Segment Start: DATA EXTRACTS
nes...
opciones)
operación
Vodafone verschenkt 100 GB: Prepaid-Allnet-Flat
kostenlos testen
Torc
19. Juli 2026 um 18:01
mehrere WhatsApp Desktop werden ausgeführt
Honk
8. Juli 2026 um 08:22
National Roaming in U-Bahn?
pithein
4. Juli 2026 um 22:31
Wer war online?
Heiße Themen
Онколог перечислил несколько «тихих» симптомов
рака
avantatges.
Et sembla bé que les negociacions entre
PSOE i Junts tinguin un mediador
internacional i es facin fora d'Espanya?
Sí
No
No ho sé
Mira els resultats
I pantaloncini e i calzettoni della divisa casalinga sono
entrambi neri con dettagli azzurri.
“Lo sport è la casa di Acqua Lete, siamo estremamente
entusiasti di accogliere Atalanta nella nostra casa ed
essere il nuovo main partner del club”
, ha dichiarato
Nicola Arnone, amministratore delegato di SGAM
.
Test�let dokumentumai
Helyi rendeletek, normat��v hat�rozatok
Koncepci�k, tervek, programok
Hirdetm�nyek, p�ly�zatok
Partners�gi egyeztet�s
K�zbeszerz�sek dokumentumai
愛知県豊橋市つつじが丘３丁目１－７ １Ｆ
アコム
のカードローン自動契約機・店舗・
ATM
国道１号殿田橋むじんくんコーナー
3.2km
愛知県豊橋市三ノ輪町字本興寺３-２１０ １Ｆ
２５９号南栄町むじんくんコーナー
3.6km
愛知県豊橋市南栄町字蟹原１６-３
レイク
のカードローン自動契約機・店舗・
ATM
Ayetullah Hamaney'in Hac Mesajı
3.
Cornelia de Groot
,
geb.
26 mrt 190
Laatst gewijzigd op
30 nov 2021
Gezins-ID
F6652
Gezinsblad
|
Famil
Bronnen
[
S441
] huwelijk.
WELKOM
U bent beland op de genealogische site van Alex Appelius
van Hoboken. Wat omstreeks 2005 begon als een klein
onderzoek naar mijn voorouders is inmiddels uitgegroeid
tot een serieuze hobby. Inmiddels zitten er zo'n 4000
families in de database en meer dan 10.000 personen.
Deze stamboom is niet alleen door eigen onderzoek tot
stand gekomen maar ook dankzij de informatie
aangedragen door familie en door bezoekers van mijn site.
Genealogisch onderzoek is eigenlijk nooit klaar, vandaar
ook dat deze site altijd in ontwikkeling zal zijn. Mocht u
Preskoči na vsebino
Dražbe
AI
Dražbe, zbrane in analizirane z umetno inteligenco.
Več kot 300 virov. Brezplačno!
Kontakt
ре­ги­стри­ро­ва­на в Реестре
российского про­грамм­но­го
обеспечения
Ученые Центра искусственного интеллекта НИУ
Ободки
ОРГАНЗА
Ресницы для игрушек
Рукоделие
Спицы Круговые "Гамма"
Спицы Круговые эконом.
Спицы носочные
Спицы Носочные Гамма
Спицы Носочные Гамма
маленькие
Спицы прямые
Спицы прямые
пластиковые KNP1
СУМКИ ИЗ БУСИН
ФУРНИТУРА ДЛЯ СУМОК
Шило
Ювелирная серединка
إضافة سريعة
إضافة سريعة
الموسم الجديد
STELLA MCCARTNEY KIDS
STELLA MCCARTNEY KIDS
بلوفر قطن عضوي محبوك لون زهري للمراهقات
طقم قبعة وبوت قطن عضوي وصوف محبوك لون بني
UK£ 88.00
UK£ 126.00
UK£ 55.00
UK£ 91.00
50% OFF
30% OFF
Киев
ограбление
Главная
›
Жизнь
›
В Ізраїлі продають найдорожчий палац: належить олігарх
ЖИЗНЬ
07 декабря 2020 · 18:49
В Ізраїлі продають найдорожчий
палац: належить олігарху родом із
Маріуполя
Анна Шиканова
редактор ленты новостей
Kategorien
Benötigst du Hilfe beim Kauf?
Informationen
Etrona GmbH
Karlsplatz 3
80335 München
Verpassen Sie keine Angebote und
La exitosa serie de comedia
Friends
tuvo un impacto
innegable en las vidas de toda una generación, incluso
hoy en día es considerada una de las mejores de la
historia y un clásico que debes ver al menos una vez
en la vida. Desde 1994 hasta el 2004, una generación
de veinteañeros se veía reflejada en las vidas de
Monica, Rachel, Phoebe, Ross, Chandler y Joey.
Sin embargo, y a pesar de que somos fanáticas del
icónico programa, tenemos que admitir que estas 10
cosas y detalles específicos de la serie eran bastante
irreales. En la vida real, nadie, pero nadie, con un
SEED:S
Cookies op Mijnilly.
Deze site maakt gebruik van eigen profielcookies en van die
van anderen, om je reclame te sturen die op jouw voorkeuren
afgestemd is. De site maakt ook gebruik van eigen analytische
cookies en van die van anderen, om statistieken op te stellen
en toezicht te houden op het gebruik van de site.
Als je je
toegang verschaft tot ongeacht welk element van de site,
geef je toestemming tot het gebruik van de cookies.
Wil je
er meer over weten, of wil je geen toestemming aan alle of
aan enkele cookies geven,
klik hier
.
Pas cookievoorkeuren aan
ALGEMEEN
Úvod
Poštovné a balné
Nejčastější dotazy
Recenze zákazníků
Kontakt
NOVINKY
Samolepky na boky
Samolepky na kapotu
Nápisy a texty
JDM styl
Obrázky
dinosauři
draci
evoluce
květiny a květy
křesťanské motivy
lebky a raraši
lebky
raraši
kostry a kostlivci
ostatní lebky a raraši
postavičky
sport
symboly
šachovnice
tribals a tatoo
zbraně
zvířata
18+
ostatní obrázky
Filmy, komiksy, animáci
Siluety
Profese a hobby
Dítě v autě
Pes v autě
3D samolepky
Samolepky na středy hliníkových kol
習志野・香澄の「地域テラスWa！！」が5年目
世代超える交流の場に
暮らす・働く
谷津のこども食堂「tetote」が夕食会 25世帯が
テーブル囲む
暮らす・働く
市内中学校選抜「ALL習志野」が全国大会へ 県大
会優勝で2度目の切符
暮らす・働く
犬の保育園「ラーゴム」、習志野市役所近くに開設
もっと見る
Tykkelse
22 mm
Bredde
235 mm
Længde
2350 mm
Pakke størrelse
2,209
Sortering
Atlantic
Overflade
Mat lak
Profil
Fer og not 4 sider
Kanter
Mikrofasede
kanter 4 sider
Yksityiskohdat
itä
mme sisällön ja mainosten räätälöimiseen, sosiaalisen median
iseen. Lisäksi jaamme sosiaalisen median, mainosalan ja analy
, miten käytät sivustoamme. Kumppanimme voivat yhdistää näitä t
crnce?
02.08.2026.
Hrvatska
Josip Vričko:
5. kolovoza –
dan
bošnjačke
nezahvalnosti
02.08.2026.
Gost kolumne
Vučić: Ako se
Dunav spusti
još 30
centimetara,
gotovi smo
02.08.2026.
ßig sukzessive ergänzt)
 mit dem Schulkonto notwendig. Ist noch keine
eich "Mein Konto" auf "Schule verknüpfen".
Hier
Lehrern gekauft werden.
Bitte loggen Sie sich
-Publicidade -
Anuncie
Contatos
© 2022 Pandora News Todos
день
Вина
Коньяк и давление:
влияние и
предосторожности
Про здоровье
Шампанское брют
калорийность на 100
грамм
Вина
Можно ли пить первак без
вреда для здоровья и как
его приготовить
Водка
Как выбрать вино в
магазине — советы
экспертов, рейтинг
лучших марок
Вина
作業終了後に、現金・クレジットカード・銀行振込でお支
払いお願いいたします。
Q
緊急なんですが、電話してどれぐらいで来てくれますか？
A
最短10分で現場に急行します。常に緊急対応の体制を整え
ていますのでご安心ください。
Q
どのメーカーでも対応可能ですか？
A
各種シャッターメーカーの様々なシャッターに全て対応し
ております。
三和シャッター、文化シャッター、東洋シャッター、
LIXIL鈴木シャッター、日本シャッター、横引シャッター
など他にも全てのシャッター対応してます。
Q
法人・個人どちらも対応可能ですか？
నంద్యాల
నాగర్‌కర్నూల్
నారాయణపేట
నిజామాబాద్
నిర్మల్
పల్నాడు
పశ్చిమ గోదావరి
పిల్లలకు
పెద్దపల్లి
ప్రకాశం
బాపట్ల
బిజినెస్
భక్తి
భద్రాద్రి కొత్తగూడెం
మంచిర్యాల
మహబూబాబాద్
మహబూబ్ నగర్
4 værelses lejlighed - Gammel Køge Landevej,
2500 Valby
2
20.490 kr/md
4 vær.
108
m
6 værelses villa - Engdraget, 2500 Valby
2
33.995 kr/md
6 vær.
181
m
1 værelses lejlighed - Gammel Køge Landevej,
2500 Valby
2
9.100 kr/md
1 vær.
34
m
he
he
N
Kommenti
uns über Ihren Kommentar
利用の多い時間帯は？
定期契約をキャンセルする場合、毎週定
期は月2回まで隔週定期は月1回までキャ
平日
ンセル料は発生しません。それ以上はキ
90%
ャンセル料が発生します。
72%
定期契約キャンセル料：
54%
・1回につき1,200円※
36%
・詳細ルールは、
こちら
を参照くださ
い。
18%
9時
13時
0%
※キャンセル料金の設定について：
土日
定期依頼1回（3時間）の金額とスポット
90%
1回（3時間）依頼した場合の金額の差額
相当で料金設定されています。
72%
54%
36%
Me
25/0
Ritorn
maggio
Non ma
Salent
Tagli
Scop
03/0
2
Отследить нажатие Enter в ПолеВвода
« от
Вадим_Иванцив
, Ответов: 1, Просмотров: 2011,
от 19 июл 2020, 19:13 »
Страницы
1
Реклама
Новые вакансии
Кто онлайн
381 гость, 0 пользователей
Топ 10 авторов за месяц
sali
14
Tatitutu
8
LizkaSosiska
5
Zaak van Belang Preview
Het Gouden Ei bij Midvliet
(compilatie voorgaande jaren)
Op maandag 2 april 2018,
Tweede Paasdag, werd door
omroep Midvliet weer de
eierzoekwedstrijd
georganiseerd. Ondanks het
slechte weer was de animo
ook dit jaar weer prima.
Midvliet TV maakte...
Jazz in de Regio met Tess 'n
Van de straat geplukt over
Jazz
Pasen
Segment End: DATA EXTRACTS
TASK PROMPT: Search the data above for the word "палац" and show every line that has it.

SOLUTION FOR THIS PROBLEM:
В Ізраїлі продають найдорожчий палац: належить олігарх
палац: належить олігарху родом із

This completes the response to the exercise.